+++ Extracted records

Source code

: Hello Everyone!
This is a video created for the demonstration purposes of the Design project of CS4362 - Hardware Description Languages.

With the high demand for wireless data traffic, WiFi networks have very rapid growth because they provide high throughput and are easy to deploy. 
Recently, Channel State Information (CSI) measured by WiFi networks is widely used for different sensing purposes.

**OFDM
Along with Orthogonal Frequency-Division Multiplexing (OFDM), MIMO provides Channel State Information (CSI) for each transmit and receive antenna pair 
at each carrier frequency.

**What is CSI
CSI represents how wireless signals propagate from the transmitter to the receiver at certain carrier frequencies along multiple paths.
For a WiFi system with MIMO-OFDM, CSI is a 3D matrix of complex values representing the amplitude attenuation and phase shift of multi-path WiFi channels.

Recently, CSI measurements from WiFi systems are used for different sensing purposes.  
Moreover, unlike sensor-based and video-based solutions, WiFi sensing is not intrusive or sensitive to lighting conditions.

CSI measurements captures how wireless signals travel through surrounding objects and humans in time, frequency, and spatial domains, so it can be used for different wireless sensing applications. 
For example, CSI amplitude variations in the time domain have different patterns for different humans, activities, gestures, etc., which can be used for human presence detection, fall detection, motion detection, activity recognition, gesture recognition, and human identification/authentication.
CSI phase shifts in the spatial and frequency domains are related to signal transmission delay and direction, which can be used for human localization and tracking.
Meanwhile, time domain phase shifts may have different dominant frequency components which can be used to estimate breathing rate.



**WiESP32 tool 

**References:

++++++

Problem to solve:
Each record above should be transcribed exactly.

Answer to this task:
Source code

: Hello Everyone!
This is a video created for the demonstration purposes of the Design project of CS4362 - Hardware Description Languages.

With the high demand for wireless data traffic, WiFi networks have very rapid growth because they provide high throughput and are easy to deploy. 
Recently, Channel State Information (CSI) measured by WiFi networks is widely used for different sensing purposes.

**OFDM
Along with Orthogonal Frequency-Division Multiplexing (OFDM), MIMO provides Channel State Information (CSI) for each transmit and receive antenna pair 
at each carrier frequency.

**What is CSI
CSI represents how wireless signals propagate from the transmitter to the receiver at certain carrier frequencies along multiple paths.
For a WiFi system with MIMO-OFDM, CSI is a 3D matrix of complex values representing the amplitude attenuation and phase shift of multi-path WiFi channels.

Recently, CSI measurements from WiFi systems are used for different sensing purposes.  
Moreover, unlike sensor-based and video-based solutions, WiFi sensing is not intrusive or sensitive to lighting conditions.

CSI measurements captures how wireless signals travel through surrounding objects and humans in time, frequency, and spatial domains, so it can be used for different wireless sensing applications. 
For example, CSI amplitude variations in the time domain have different patterns for different humans, activities, gestures, etc., which can be used for human presence detection, fall detection, motion detection, activity recognition, gesture recognition, and human identification/authentication.
CSI phase shifts in the spatial and frequency domains are related to signal transmission delay and direction, which can be used for human localization and tracking.
Meanwhile, time domain phase shifts may have different dominant frequency components which can be used to estimate breathing rate.



**WiESP32 tool 

**References:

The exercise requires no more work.